*SUPPLIED MATERIAL:*

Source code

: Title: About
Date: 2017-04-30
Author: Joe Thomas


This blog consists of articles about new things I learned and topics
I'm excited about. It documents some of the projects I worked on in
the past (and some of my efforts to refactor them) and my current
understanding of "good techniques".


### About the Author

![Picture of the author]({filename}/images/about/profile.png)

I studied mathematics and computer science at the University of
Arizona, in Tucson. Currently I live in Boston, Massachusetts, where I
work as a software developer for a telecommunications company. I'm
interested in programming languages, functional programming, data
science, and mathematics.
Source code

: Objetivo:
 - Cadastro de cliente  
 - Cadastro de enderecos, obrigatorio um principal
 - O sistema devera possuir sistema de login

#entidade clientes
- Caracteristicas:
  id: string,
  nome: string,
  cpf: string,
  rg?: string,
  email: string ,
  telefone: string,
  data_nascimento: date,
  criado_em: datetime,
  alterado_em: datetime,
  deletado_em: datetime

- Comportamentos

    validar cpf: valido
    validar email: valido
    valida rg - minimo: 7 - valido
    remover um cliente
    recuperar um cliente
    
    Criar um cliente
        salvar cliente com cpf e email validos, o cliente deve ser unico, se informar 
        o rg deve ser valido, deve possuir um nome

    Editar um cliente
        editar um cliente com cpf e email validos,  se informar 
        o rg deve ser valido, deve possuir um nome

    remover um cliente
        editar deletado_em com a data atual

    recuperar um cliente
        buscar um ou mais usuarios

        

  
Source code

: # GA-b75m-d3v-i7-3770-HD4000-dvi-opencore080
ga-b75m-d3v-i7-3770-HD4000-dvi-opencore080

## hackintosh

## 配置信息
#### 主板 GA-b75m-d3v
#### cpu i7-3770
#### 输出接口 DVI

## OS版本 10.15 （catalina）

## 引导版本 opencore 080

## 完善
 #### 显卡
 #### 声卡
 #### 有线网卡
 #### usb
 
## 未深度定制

*WHAT THE TASK ASKS:* Show all lines above that contain "validos".

*ANSWER BELOW:*
        salvar cliente com cpf e email validos, o cliente deve ser unico, se informar 
        editar um cliente com cpf e email validos,  se informar 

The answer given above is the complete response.